::: Selected extract :::
Bitcoin’s pullback has investors asking: Can it maintain market leadership, or are altcoins ready to take over?
Bitcoin hit $126,000 three months ago. Since then, it’s been mostly downhill. The price crashed to about $106,000 after the crypto flash crash in early October, bounced back to $110,000-$115,000 by late October, then fell again. BTC now trades at $103,000 as of early Novermber.
The numbers tell the story: Bitcoin has dropped 16% in 30 days. Q4 momentum is gone as brief rallies get sold. Long-term holders are still up 49% over 12 months, but recent weakness has traders worried.
Bitcoin’s market position keeps shifting. Price swings, liquidity moves, and investor mood all play a role. It’s still the biggest cryptocurrency, but its market share keeps shrinking. Here’s why:
The main problem: Bitcoin can’t stop falling. After peaking around $126,000, it tumbled below $100,000. Each drop weakens confidence and pushes traders toward other assets. Traders are taking profits early or rotating into digital assets with stronger short-term charts. Lower highs and fresh selling waves have choked off new money. Capital is spreading out across the broader crypto market.
Regulation and trade wars are hitting Bitcoin hard. Worries about Trump administration tariffs spooked risk markets, triggering sell-offs in stocks, commodities, and crypto. Bitcoin, despite being called digital gold, got caught in the downdraft.
Stricter rules in the U.S. and European Union aren’t helping. Compliance demands and ETF approval delays have made institutional investors cautious. Big money flows have dried up. Profit-taking picked up after the flash crash. Tariff fears and regulatory uncertainty have dented Bitcoin’s appeal as traders moved to stablecoins or hedged with other assets.
:::
§ Work instruction a: Transcribe the Bitcoin article between "Bitcoin’s market position" and "broader crypto market.", inclusive.
The Bitcoin article above and the rows after it are independent of each other.
::: Input data :::
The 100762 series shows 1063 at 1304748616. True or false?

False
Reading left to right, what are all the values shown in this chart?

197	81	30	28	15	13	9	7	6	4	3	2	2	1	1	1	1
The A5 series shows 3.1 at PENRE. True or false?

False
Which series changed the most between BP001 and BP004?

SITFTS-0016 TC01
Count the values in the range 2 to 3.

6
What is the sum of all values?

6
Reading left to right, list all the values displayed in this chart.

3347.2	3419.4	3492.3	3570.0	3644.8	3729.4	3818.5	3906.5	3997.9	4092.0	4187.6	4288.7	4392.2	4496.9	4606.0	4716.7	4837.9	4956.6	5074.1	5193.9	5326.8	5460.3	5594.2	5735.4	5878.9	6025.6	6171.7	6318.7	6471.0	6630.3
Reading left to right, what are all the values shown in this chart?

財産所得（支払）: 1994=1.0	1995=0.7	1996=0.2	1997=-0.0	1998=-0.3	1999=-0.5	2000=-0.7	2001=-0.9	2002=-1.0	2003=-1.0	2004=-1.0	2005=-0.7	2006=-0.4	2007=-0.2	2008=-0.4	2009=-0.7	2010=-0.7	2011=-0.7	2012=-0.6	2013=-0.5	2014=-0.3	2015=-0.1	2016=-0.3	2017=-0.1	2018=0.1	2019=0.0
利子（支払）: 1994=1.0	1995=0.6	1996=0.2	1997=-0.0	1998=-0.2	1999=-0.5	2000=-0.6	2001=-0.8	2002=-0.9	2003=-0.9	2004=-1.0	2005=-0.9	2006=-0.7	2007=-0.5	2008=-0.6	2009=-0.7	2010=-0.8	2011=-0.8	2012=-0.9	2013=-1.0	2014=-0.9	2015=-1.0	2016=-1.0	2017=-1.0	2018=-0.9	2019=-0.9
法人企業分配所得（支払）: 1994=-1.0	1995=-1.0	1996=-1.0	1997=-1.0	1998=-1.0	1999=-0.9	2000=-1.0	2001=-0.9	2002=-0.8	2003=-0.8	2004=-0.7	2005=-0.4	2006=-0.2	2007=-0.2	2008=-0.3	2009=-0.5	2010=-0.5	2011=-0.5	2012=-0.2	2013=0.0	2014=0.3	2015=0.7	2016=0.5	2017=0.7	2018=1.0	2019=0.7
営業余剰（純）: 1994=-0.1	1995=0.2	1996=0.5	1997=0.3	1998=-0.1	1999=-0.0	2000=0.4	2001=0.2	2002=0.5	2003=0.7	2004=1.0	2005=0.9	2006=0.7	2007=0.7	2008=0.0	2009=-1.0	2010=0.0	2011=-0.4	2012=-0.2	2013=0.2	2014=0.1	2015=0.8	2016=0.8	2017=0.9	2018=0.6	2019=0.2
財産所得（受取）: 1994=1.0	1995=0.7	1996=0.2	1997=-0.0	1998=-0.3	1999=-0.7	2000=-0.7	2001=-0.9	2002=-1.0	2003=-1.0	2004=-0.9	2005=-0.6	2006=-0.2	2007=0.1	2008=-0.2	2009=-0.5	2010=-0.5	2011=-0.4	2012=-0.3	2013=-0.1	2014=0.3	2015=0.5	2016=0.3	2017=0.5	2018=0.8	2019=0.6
:::
§ Work instruction b: Express only the dataset rows from the line holding "SITFTS-0016 TC01" through the final line of the rows, both ends included, as a Markdown table. Use the columns Num and Line, and omit blank lines.

§ Exercise solution a:
Bitcoin’s market position keeps shifting. Price swings, liquidity moves, and investor mood all play a role. It’s still the biggest cryptocurrency, but its market share keeps shrinking. Here’s why:
The main problem: Bitcoin can’t stop falling. After peaking around $126,000, it tumbled below $100,000. Each drop weakens confidence and pushes traders toward other assets. Traders are taking profits early or rotating into digital assets with stronger short-term charts. Lower highs and fresh selling waves have choked off new money. Capital is spreading out across the broader crypto market.

§ Exercise solution b:
| Num | Line |
|---|---|
| 1 | SITFTS-0016 TC01 |
| 2 | Count the values in the range 2 to 3. |
| 3 | 6 |
| 4 | What is the sum of all values? |
| 5 | 6 |
| 6 | Reading left to right, list all the values displayed in this chart. |
| 7 | 3347.2	3419.4	3492.3	3570.0	3644.8	3729.4	3818.5	3906.5	3997.9	4092.0	4187.6	4288.7	4392.2	4496.9	4606.0	4716.7	4837.9	4956.6	5074.1	5193.9	5326.8	5460.3	5594.2	5735.4	5878.9	6025.6	6171.7	6318.7	6471.0	6630.3 |
| 8 | Reading left to right, what are all the values shown in this chart? |
| 9 | 財産所得（支払）: 1994=1.0	1995=0.7	1996=0.2	1997=-0.0	1998=-0.3	1999=-0.5	2000=-0.7	2001=-0.9	2002=-1.0	2003=-1.0	2004=-1.0	2005=-0.7	2006=-0.4	2007=-0.2	2008=-0.4	2009=-0.7	2010=-0.7	2011=-0.7	2012=-0.6	2013=-0.5	2014=-0.3	2015=-0.1	2016=-0.3	2017=-0.1	2018=0.1	2019=0.0 |
| 10 | 利子（支払）: 1994=1.0	1995=0.6	1996=0.2	1997=-0.0	1998=-0.2	1999=-0.5	2000=-0.6	2001=-0.8	2002=-0.9	2003=-0.9	2004=-1.0	2005=-0.9	2006=-0.7	2007=-0.5	2008=-0.6	2009=-0.7	2010=-0.8	2011=-0.8	2012=-0.9	2013=-1.0	2014=-0.9	2015=-1.0	2016=-1.0	2017=-1.0	2018=-0.9	2019=-0.9 |
| 11 | 法人企業分配所得（支払）: 1994=-1.0	1995=-1.0	1996=-1.0	1997=-1.0	1998=-1.0	1999=-0.9	2000=-1.0	2001=-0.9	2002=-0.8	2003=-0.8	2004=-0.7	2005=-0.4	2006=-0.2	2007=-0.2	2008=-0.3	2009=-0.5	2010=-0.5	2011=-0.5	2012=-0.2	2013=0.0	2014=0.3	2015=0.7	2016=0.5	2017=0.7	2018=1.0	2019=0.7 |
| 12 | 営業余剰（純）: 1994=-0.1	1995=0.2	1996=0.5	1997=0.3	1998=-0.1	1999=-0.0	2000=0.4	2001=0.2	2002=0.5	2003=0.7	2004=1.0	2005=0.9	2006=0.7	2007=0.7	2008=0.0	2009=-1.0	2010=0.0	2011=-0.4	2012=-0.2	2013=0.2	2014=0.1	2015=0.8	2016=0.8	2017=0.9	2018=0.6	2019=0.2 |
| 13 | 財産所得（受取）: 1994=1.0	1995=0.7	1996=0.2	1997=-0.0	1998=-0.3	1999=-0.7	2000=-0.7	2001=-0.9	2002=-1.0	2003=-1.0	2004=-0.9	2005=-0.6	2006=-0.2	2007=0.1	2008=-0.2	2009=-0.5	2010=-0.5	2011=-0.4	2012=-0.3	2013=-0.1	2014=0.3	2015=0.5	2016=0.3	2017=0.5	2018=0.8	2019=0.6 |